* [Records for the exercise]

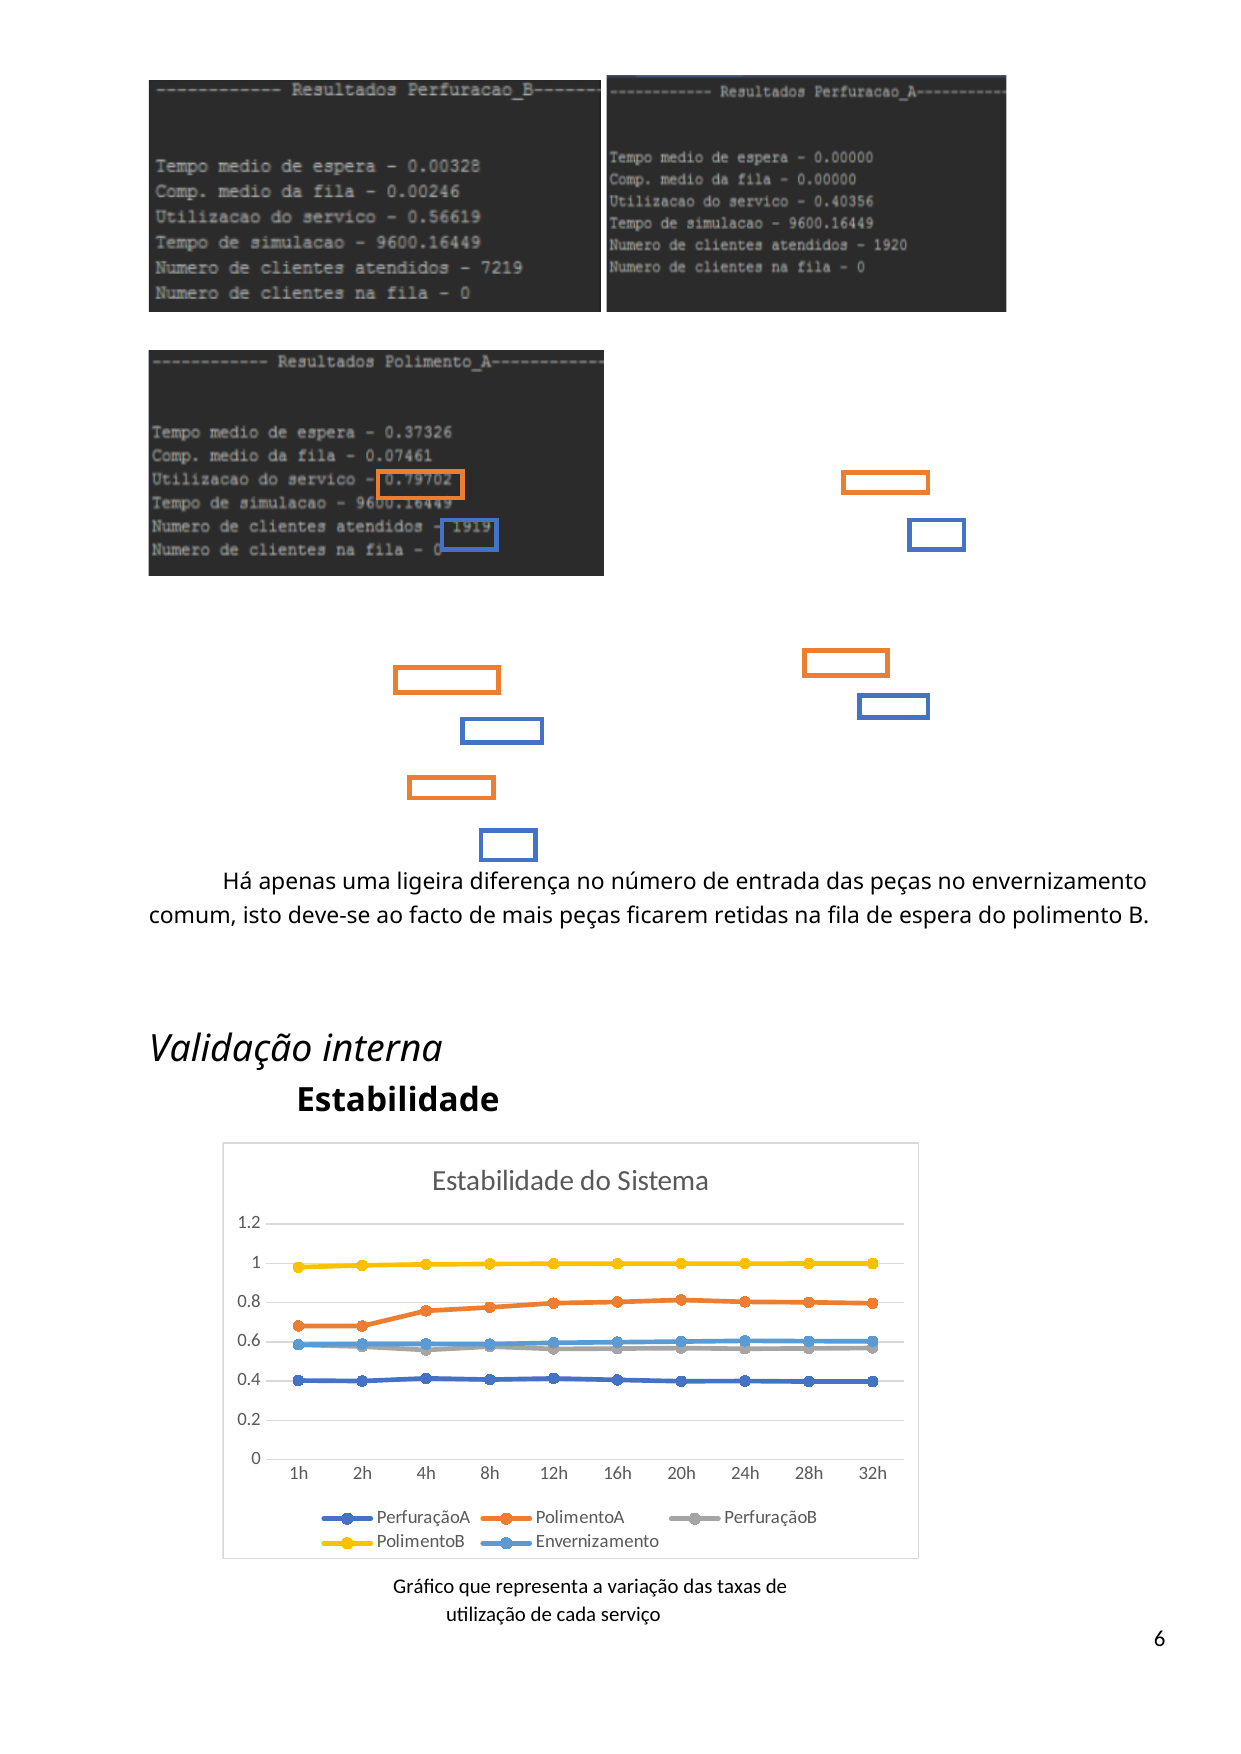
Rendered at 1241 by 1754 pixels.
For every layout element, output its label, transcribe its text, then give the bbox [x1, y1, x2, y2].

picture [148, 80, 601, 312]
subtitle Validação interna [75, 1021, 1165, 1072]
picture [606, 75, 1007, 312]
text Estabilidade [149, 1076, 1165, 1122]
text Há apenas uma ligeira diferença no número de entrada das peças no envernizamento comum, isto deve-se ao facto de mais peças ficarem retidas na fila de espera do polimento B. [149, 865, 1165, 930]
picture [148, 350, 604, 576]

* [What is required] Nothing but the records, repeated exactly and stripped of pictures, should appear in the answer.

* [Solution for this task]
Rendered at 1241 by 1754 pixels.
For every layout element, output its label, transcribe its text, then give the bbox [x1, y1, x2, y2].

picture [148, 80, 601, 312]
subtitle Validação interna [75, 1021, 1165, 1072]
picture [606, 75, 1007, 312]
text Estabilidade [149, 1076, 1165, 1122]
text Há apenas uma ligeira diferença no número de entrada das peças no envernizamento comum, isto deve-se ao facto de mais peças ficarem retidas na fila de espera do polimento B. [149, 865, 1165, 930]
picture [148, 350, 604, 576]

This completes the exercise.